1個500円で仕入れたものを1,000円で販売しているとします。
500円で仕入れて1,000円で売っているのですから、差額500円の粗利が得られます。100個販売すれば5万円の粗利を稼ぐことができます。
ここでさらに売上を伸ばしたいので、10%引きの900円で売ることにしたとしましょう。
10%値下げした場合の価格は900円ですから、売れば1個あたり400円の粗利です。100個販売すれば4万円の粗利です。
10%値下げをしてもこれまで通り粗利5万円を確保するには、どれだけ販売しなければならないでしょうか。
50,000円÷1個当たりの粗利400円=125個
つまり販売個数を25%アップさせれば、今までと同じ粗利が確保できます。値下げ効果が大きくそれ以上に販売できれば、今まで以上の粗利が確保できます。
これまでの例では50%と粗利益率が高い商品でしたが、もし利益率が低い商品だったらどうでしょうか。粗利益率が10%や20%しかない商品なら、結構たくさん売上を伸ばさないといけません。
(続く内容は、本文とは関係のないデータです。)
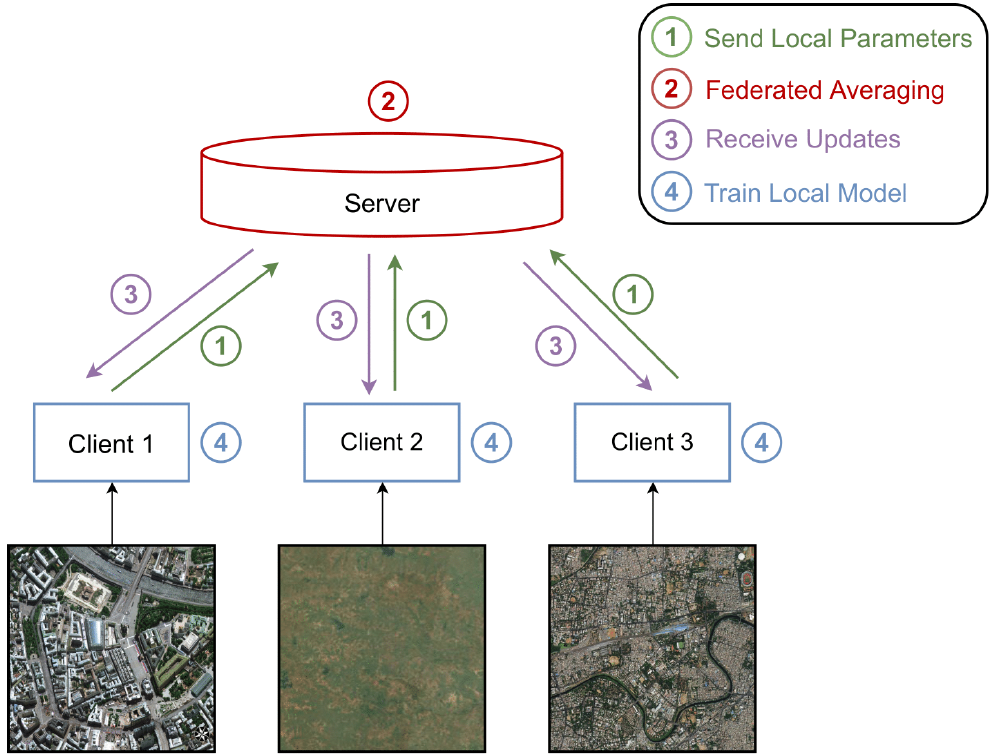
Figure 1. FL model for semantic segmentation of satellite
800円の商品を仕入れて1,000円で販売しているとすれば、1個あたり200円の粗利になります。この商品を10%値下げして900円で売ると、粗利は100円にまで減ってしまいます。
ということは、販売数は今までの2倍売らなければ、これまでの粗利益を確保することができないのは分かるでしょう。
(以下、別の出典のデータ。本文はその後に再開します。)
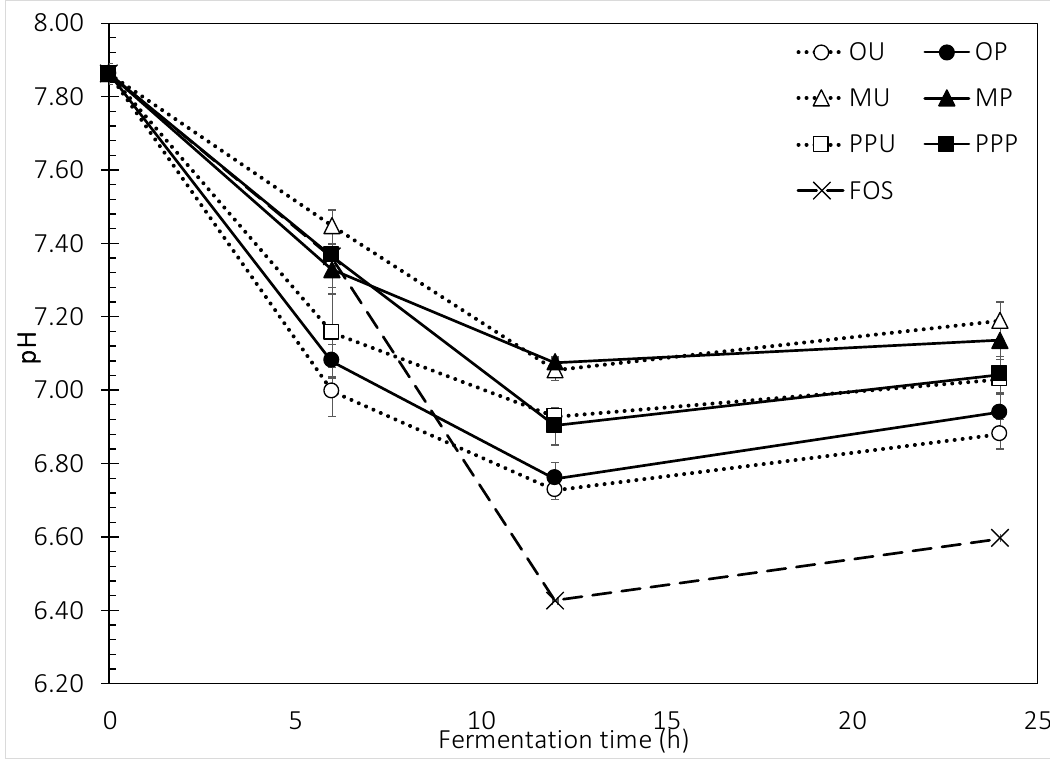
Figure 3. Changes in pH during in vitro fermentations of untreated and HHP-treated fruit peels. Error bars show SD; some error bars are too small to see; n = 3. OU—orange untreated, OP—orange HHP-treated, MU—mango untreated, MP—mango HHP-treated, PPU—prickly pear untreated, PPP— prickly pear HHP-treated, FOS—fructo-oligosaccharides.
10%の値下げで倍の売上を確保しなければなりませんから、かなりきついことが分かると思います。値下げによってさらなる利益確保は極めて難しい。忙しいだけで全く儲からないという事になりかねません。
大手企業は大量仕入れにより仕入額を引き下げることが可能でしょうが、中小企業では消耗戦になるだけですから避けるべき戦略です。値下げがすべてダメというわけではありません。ただ、それによってどれだけ売らなければならないのかは確認するようにしてください。
それに1回値下げをすると、「あの会社(店)はここまで値下げをする」というイメージを持たれますし、通常の価格に戻せば顧客側は値上げをされて割高な感覚に陥ってしまいます。
値下げをしなくても選んでもらえる企業・店舗を目指すのが原則です。値下げをするなら販売数量によって行うとか、販売価格はそのままで追加のサービスを提供する(おまけをつける)等を検討してみましょう。